• **RECORD EXCERPTS**:
==*==

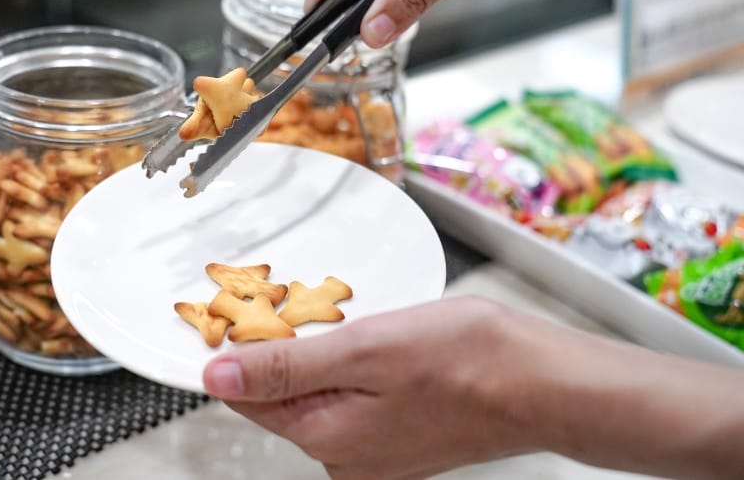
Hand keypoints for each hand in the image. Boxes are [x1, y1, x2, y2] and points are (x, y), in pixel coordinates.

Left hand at [202, 297, 542, 479]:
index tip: (243, 309)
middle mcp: (345, 456)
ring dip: (321, 352)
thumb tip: (217, 376)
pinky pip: (352, 396)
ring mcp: (373, 450)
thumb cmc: (470, 361)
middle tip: (308, 304)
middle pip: (281, 393)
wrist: (544, 382)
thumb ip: (284, 366)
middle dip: (284, 345)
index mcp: (327, 438)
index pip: (245, 394)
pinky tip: (379, 341)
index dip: (238, 347)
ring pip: (317, 390)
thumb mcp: (364, 350)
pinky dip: (353, 365)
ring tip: (354, 320)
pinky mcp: (397, 436)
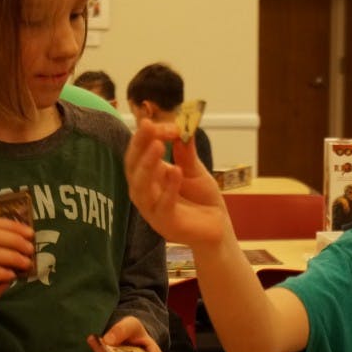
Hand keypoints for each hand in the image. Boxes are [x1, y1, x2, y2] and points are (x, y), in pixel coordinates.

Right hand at [0, 218, 33, 333]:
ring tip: (26, 263)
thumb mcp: (0, 262)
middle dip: (14, 240)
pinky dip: (1, 272)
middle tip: (30, 248)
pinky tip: (12, 275)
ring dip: (11, 256)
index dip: (12, 226)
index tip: (30, 233)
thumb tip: (30, 242)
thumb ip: (10, 251)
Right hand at [123, 118, 229, 246]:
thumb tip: (182, 127)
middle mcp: (146, 192)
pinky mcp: (166, 224)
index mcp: (150, 176)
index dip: (145, 136)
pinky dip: (168, 189)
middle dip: (139, 146)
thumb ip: (186, 153)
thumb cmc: (202, 200)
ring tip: (157, 146)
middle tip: (149, 127)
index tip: (162, 123)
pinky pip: (162, 206)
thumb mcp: (195, 170)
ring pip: (140, 188)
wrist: (218, 228)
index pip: (138, 153)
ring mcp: (153, 210)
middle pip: (133, 168)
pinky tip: (176, 172)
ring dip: (147, 166)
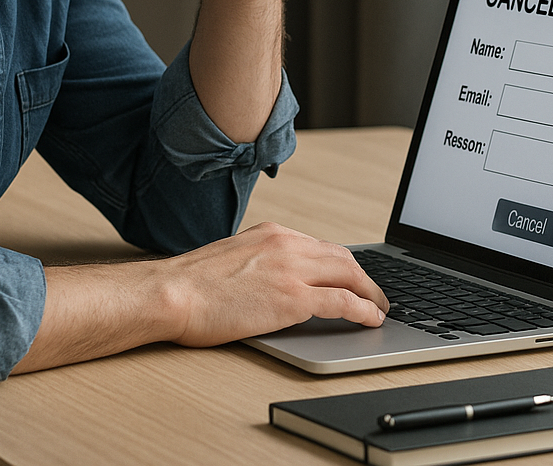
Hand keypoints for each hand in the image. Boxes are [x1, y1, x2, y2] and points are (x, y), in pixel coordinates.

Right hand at [164, 222, 388, 346]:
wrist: (173, 292)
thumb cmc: (191, 284)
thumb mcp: (233, 258)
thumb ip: (260, 262)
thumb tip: (275, 280)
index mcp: (271, 233)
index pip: (320, 246)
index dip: (342, 264)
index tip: (351, 277)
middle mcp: (286, 244)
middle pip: (342, 257)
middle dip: (364, 277)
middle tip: (375, 295)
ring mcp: (291, 270)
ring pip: (349, 275)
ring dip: (371, 293)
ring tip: (379, 309)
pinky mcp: (292, 299)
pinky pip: (342, 302)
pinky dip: (363, 310)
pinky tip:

==*==

• **GOAL OF THE EXERCISE**:
The expected answer is a copy of every line in the entries that holds the word "hand".

• **OUTPUT**:
Hand keypoints for each hand in the image. Boxes are [x1, y1, x2, y2] and points are (x, y), in pixel coordinates.
Left hand at [202, 297, 542, 479]:
Hand keypoints for each hand in the image. Boxes are [x1, y1, x2, y2] and points are (x, y), in pixel coordinates.
Right hand at [0, 218, 33, 333]:
Right hand at [123, 118, 229, 246]:
Hand keypoints for each hand in the image. Boxes are [x1, y1, x2, y2] and points are (x, y), in pixel coordinates.
Right hand at [164, 222, 388, 346]:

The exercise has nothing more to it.